Por esa única vez, tomó sin pedir permiso la bicicleta de sus primos.
No había
tiempo que perder. Imposible recorrer a pie, como el día anterior, los
kilómetros que lo separaban del hospital. La vida de Naomi dependía de esas
grullas.
-Prohibidas
las visitas a esta hora —le dijo una enfermera, impidiéndole el acceso a la
enorme sala en uno de cuyos extremos estaba la cama de su querida amiga.
Toshiro
insistió: -Sólo quiero colgar estas grullas sobre su lecho, Por favor...
Ningún
gesto denunció la emoción de la enfermera cuando el chico le mostró las
avecitas de papel. Con la misma aparentemente impasililidad con que momentos
antes le había cerrado el paso, se hizo a un lado y le permitió que entrara:
-Pero cinco minutos, ¿eh?
Naomi
dormía.
Tratando
de no hacer el mínimo ruidito, Toshiro puso una silla sobre la mesa de luz y
luego se subió.
Tuvo que
estirarse a más no poder para alcanzar el cielorraso. Pero lo alcanzó. Y en un
rato estaban las mil grullas pendiendo del techo; los cien hilos entrelazados,
firmemente sujetos con alfileres.
Fue al
bajarse de su improvisada escalera cuando advirtió que Naomi lo estaba
observando. Tenía la cabecita echada hacia un lado y una sonrisa en los ojos.
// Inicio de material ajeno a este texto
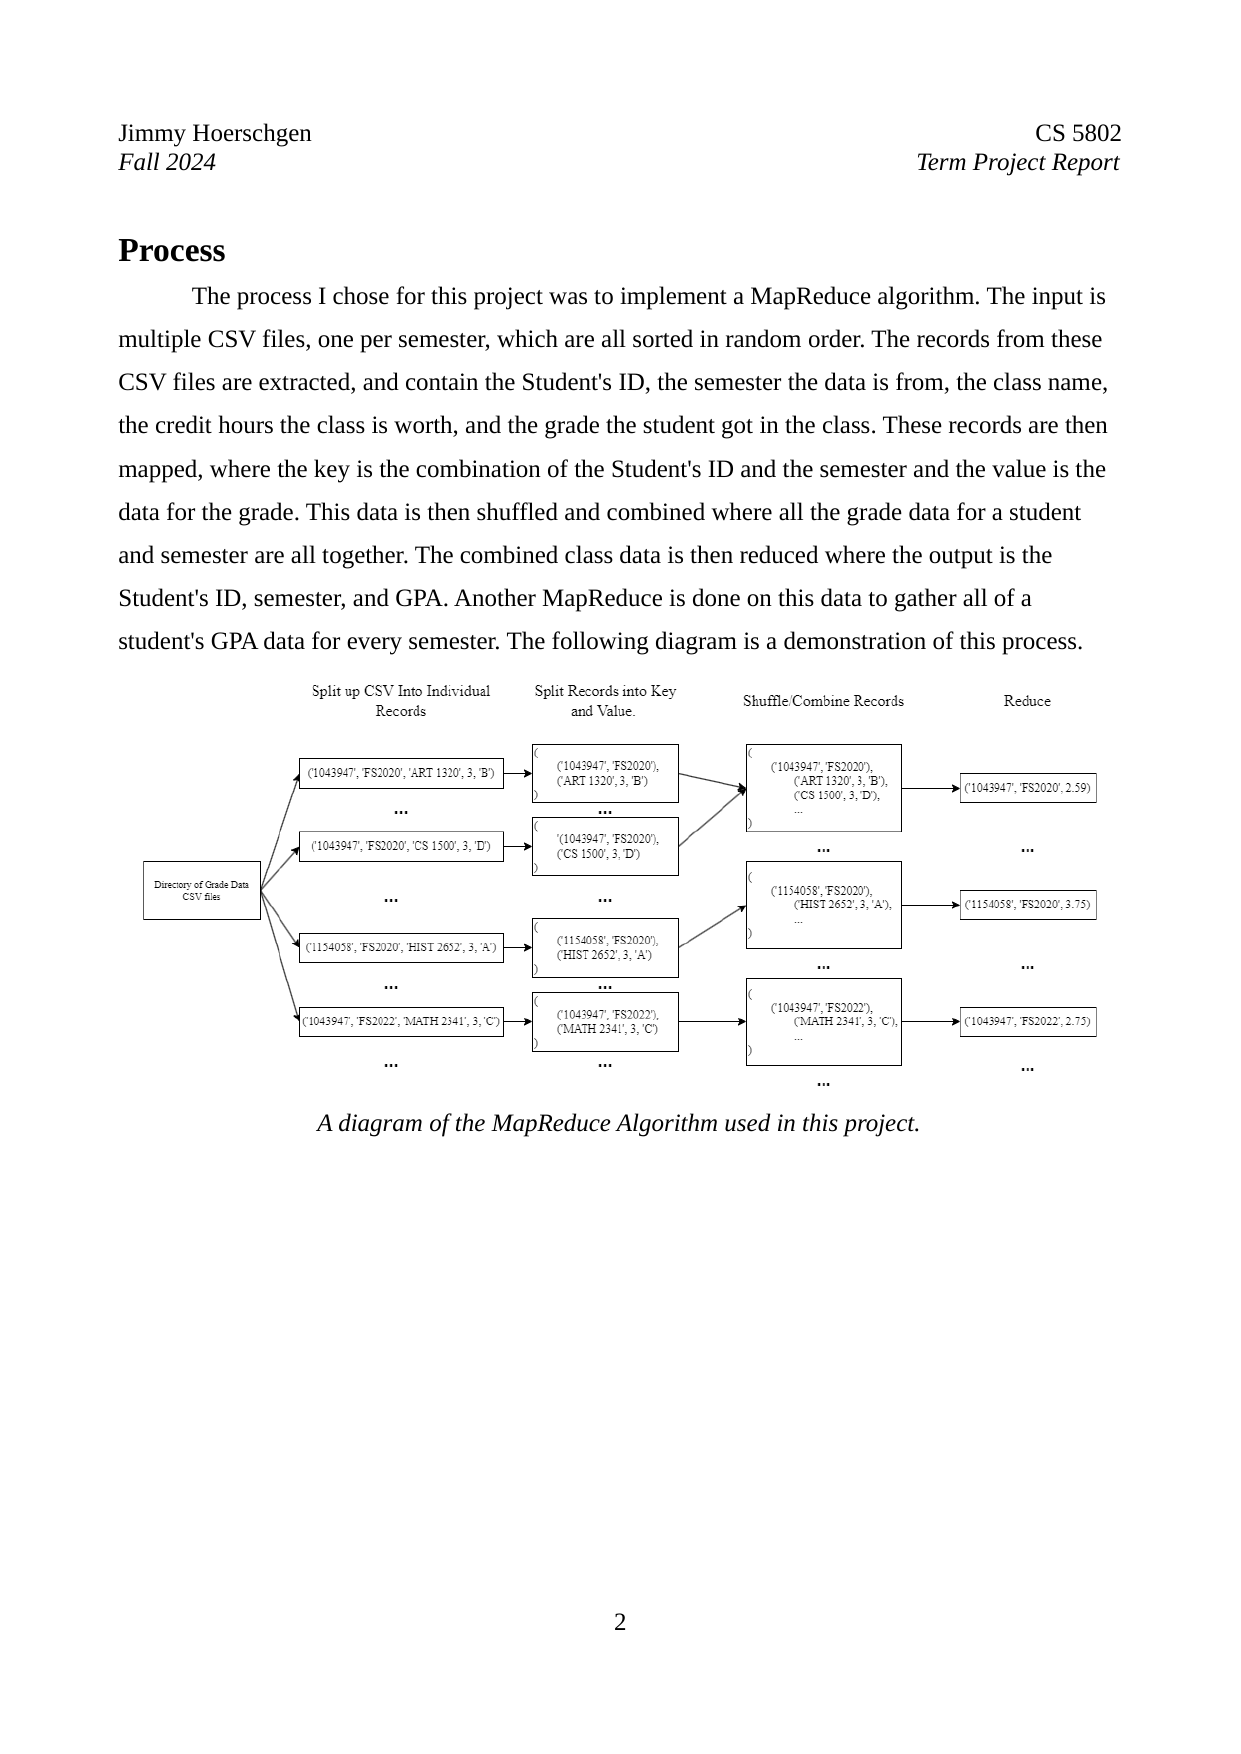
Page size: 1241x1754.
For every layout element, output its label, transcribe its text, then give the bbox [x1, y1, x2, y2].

-Son hermosas, Tosí-can... Gracias..
-Hay un
millar. Son tuyas, Naomi. Tuyas —y el muchacho abandonó la sala sin darse
vuelta.
En la
luminosidad del mediodía que ahora ocupaba todo el recinto, mil grullas
empezaron a balancearse impulsadas por el viento que la enfermera también dejó
colar, al entreabrir por unos instantes la ventana.
Los ojos
de Naomi seguían sonriendo.
La niña
murió al día siguiente. Un ángel a la intemperie frente a la impiedad de los
adultos. ¿Cómo podían mil frágiles avecitas de papel vencer el horror instalado
en su sangre?
Febrero
de 1976.
Toshiro
Ueda cumplió cuarenta y dos años y vive en Inglaterra. Se casó, tiene tres
hijos y es gerente de sucursal de un banco establecido en Londres.
Serio y
poco comunicativo como es, ninguno de sus empleados se atreve a preguntarle por
qué, entre el aluvión de papeles con importantes informes y mensajes
telegráficos que habitualmente se juntan sobre su escritorio, siempre se
encuentran algunas grullas de origami dispersas al azar.
Grullas
seguramente hechas por él, pero en algún momento en que nadie consigue
sorprenderlo.
Grullas
desplegando alas en las que se descubren las cifras de las máquina de calcular.
Grullas
surgidas de servilletas con impresos de los más sofisticados restaurantes...
Grullas
y más grullas. Y los empleados comentan, divertidos, que el gerente debe de
creer en aquella superstición japonesa.
-Algún
día completará las mil... —cuchicheaban entre risas— ¿Se animará entonces a
colgarlas sobre su escritorio?
Ninguno
sospechaba, siquiera, la entrañable relación que esas grullas tienen con la
perdida Hiroshima de su niñez. Con su perdido amor primero.